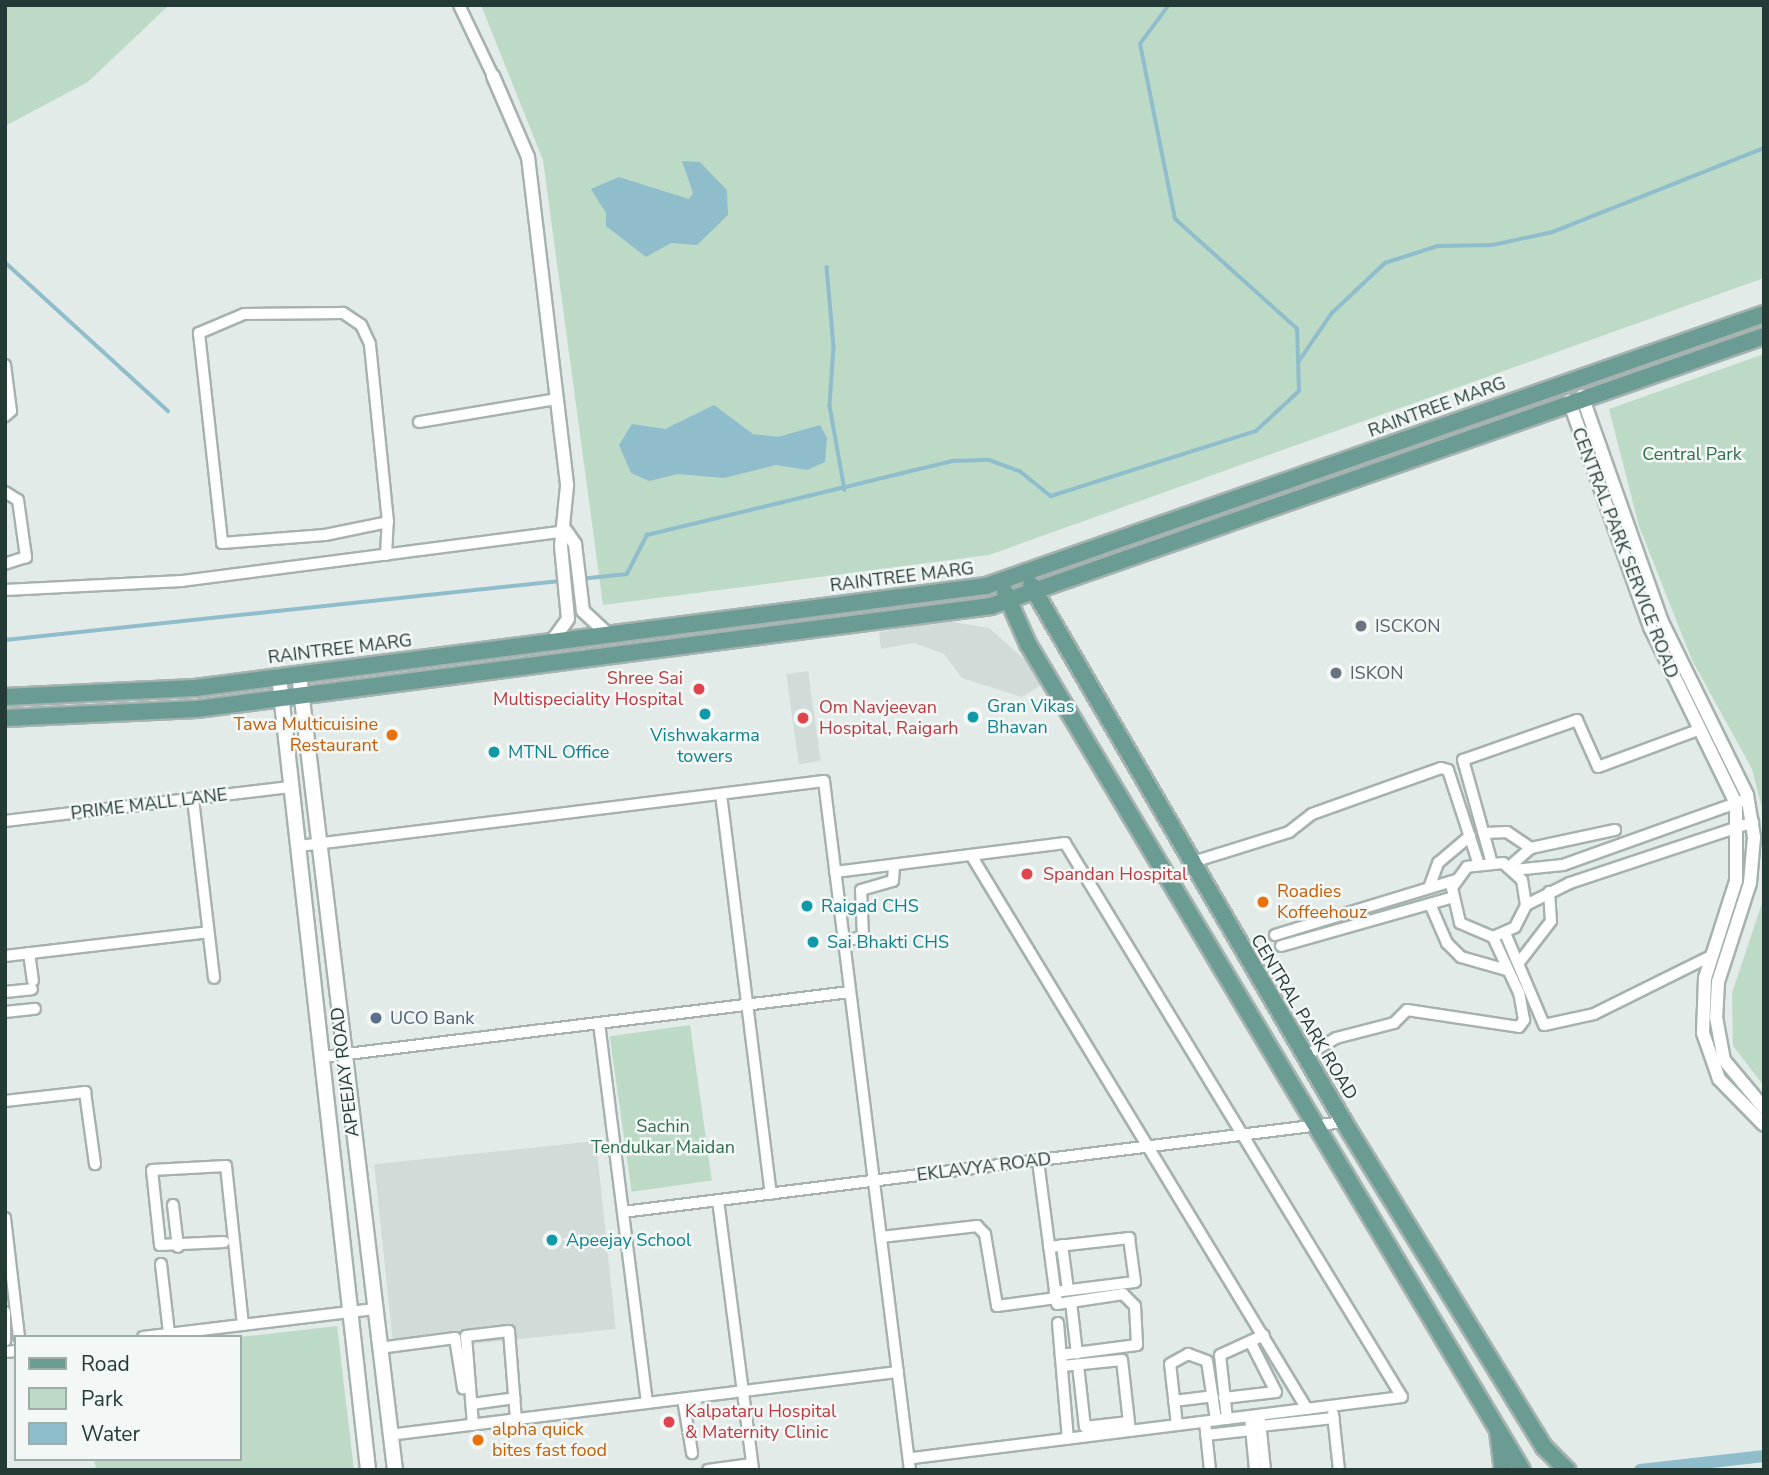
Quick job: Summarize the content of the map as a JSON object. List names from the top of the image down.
{
  "streets": {
    "main road": ["RAINTREE MARG", "CENTRAL PARK ROAD", "APEEJAY ROAD"],
    "street": ["CENTRAL PARK SERVICE ROAD", "PRIME MALL LANE", "EKLAVYA ROAD"]
  },
  "crossings": [
    ["RAINTREE MARG", "CENTRAL PARK ROAD"],
    ["RAINTREE MARG", "APEEJAY ROAD"],
    ["PRIME MALL LANE", "APEEJAY ROAD"],
    ["CENTRAL PARK ROAD", "EKLAVYA ROAD"]
  ],
  "parks": ["Central Park", "Sachin Tendulkar Maidan"],
  "places": [
    "ISCKON",
    "ISKON",
    "Shree Sai Multispeciality Hospital",
    "Vishwakarma towers",
    "Gran Vikas Bhavan",
    "Om Navjeevan Hospital, Raigarh",
    "Tawa Multicuisine Restaurant",
    "MTNL Office",
    "Spandan Hospital",
    "Roadies Koffeehouz",
    "Raigad CHS",
    "Sai Bhakti CHS",
    "UCO Bank",
    "Apeejay School",
    "Kalpataru Hospital & Maternity Clinic",
    "alpha quick bites fast food"
  ],
  "legend": ["Road", "Park", "Water"]
}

■ ■ ■ ■

◆ BRIEF
The answer is the number of lines in the preceding material that hold "Hospital"; write that number and nothing else.

◆ RESULT OF THIS TASK
4